Equivalent (underdetermined) formulations yield different solutions!

Hello,
I have an underdetermined system of equations Y=XA
I tried to minimize the following objective functions,

  1. minimize sum(sum_square(Y-X1*A,2))
  2. minimize sum(sum_square(Y-X2*A,1))
  3. minimize norm(Y-X3*A,'fro')

The solutions (X1,X2,X3) are very different from each other.
Neither are the values to the objective functions similar.

Why is this happening? Aren’t the 3 equivalent?
Following is some sample code.

A=randn(70,100)';
A=A./norm(A);
X=rand(100);
Y=X*A;
%1
cvx_begin
variable X1(100,100)
minimize sum(sum_square(Y-X1*A,2))
cvx_end
%2
cvx_begin
variable X2(100,100)
minimize sum(sum_square(Y-X2*A,1))
cvx_end
%3
cvx_begin
variable X3(100,100)
minimize norm(Y-X3*A,'fro')
cvx_end

Thanks a lot

You need to square the ‘fro’ norm, for instance by applying square_pos, to be equivalent to the others.
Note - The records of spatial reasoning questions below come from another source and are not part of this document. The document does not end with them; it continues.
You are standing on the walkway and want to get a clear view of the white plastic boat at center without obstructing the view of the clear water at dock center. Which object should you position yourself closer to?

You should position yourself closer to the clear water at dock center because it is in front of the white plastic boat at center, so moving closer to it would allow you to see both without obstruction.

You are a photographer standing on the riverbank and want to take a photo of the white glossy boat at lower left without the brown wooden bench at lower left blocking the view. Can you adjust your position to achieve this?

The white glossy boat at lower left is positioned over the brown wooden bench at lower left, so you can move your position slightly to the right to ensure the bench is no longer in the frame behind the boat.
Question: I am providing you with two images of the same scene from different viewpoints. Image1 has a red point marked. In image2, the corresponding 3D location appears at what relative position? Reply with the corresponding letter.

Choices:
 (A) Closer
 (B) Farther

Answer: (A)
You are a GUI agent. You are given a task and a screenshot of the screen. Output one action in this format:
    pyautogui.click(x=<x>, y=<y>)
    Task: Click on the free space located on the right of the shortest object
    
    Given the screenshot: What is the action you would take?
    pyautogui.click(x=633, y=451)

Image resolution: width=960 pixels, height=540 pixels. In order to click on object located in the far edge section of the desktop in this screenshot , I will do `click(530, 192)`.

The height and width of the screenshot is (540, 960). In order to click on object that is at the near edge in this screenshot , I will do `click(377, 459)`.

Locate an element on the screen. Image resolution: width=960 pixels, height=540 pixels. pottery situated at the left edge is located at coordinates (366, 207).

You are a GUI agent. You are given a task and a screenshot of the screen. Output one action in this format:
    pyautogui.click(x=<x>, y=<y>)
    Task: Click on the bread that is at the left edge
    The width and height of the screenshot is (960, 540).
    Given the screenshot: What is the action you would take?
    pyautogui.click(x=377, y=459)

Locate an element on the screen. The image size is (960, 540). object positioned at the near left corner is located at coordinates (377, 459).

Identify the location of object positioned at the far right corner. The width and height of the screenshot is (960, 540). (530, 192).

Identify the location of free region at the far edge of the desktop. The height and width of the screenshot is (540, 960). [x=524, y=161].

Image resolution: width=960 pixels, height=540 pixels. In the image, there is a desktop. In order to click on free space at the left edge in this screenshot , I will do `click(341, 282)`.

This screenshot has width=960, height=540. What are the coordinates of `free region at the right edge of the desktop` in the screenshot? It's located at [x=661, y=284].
Other than that, when I run them, I get optimal objective values which seem to be within solver tolerance variation (which I deem to be similar enough), using either SeDuMi or SDPT3 with default tolerances. What are your optimal objective values?
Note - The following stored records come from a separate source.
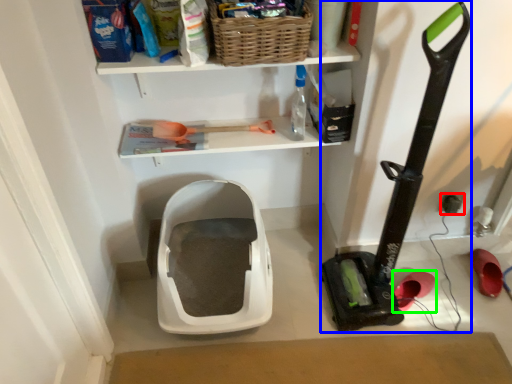
Question: Estimate the real-world distances between objects in this image. Which object is farther from electric outlet (highlighted by a red box), equipment (highlighted by a blue box) or footwear (highlighted by a green box)?

Choices:
 (A) equipment
 (B) footwear

Answer: (A)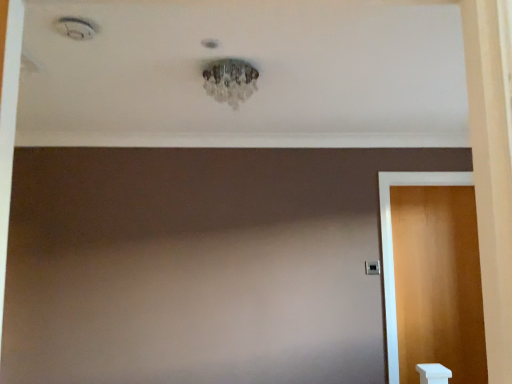
Question: Visually, is black plastic door handle at right positioned to the left or to the right of wooden door at right?

Choices:
 (A) right
 (B) left

Answer: (B)

Question: Considering the positions of point (368, 263) and point (391, 264), is point (368, 263) closer or farther from the camera than point (391, 264)?

Choices:
 (A) farther
 (B) closer

Answer: (B)

Question: From the image's perspective, is black plastic door handle at right above or below wooden door at right?

Choices:
 (A) above
 (B) below

Answer: (A)

Question: Based on their positions, is wooden door at right located to the left or right of black plastic door handle at right?

Choices:
 (A) left
 (B) right

Answer: (B)

Question: From the image's perspective, is wooden door at right above or below black plastic door handle at right?

Choices:
 (A) below
 (B) above

Answer: (A)

Question: In terms of width, does wooden door at right look wider or thinner when compared to black plastic door handle at right?

Choices:
 (A) wide
 (B) thin

Answer: (A)

Question: Is wooden door at right taller or shorter than black plastic door handle at right?

Choices:
 (A) tall
 (B) short

Answer: (A)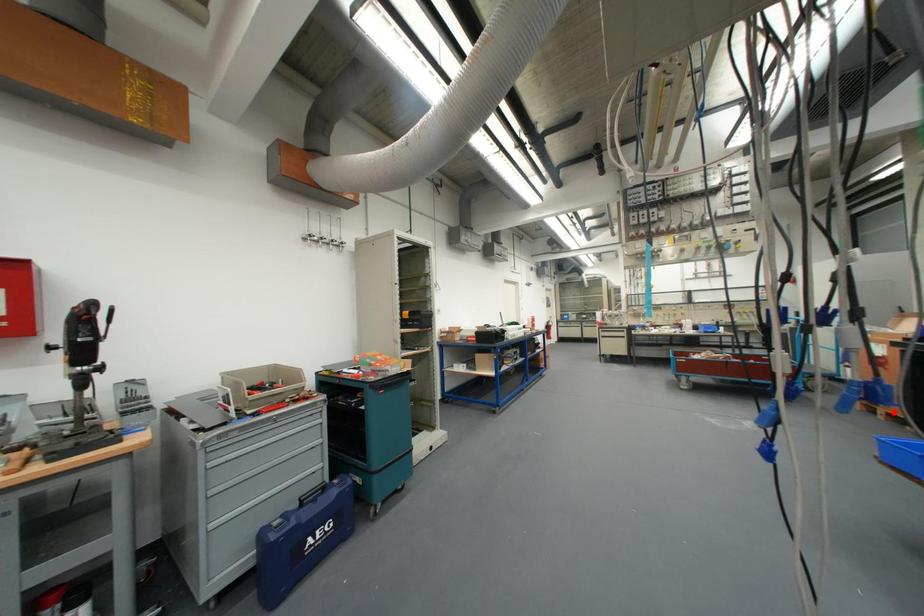
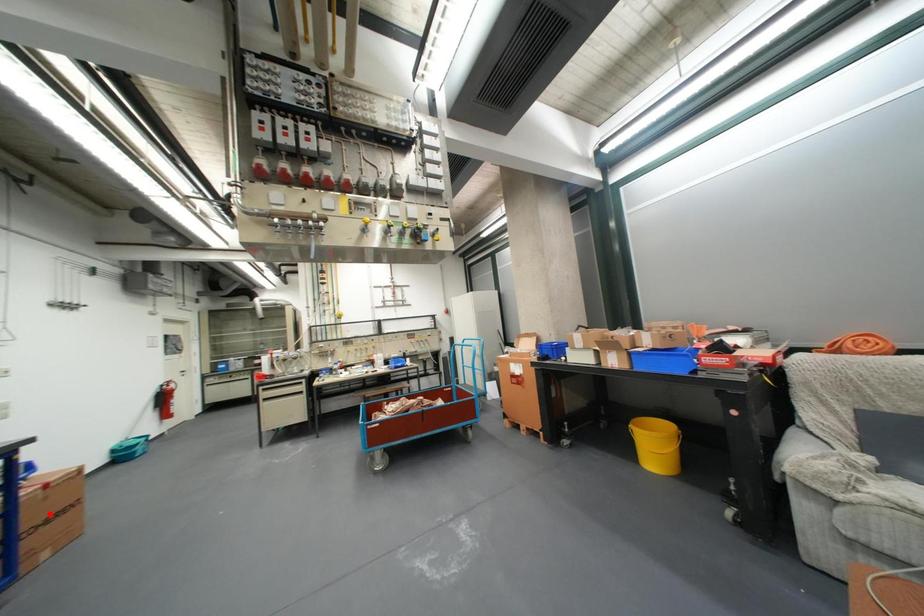
I am providing you with two images of the same scene from different viewpoints. A red point is marked on the first image and another point is marked on the second image. Is the red point in image1 aligned with the point shown in image2?

No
The optimal values do look almost similar, 3.9880e-12, 3.2262e-11 and 5.0159e-09 for cases 1,2 and 3 (after squaring the fro term).
However, the solution X takes very different values.
For example in one realization,

 norm(X1-X2,'fro')=0.449
 norm(X1-X3,'fro')=6.01
 norm(X2-X3,'fro')=5.59

I had assumed that equivalent forms meant that the same minima would be reached in each case. I understand that there is no unique solution here, but shouldn’t the three solutions be the same (to within a small error)?

The problems getting passed to the solver are not identical, even if they are mathematically equivalent optimization problems presuming exact arithmetic were being used. I defer to mcg to further explain. Given non-uniqueness of the optimal solution, I believe your assumption that argmins should necessarily basically be the same is false.
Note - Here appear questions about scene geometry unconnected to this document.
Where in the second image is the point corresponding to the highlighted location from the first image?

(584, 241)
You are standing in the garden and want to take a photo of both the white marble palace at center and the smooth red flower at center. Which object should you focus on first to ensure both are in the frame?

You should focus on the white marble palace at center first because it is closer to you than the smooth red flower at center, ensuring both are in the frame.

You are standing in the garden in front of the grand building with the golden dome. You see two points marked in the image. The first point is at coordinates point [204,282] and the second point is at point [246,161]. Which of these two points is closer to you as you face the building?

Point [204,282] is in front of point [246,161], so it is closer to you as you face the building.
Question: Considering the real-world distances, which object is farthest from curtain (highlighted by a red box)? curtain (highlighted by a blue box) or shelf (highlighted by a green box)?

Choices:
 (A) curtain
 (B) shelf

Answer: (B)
CVX is operating correctly.

As you say, the problems are underdetermined. The optimal value is therefore zero, and there are multiple optimal solutions. The three values returned by these formulations are all within reasonable numerical tolerances.

CVX is under no obligation to give you a specific solution when there are multiple solutions. The one it chooses will depend upon the specific formulation and the specific solver. If you favor one solution over another, that fact must be reflected in your model.

Okay, my bad. Thanks for the quick replies.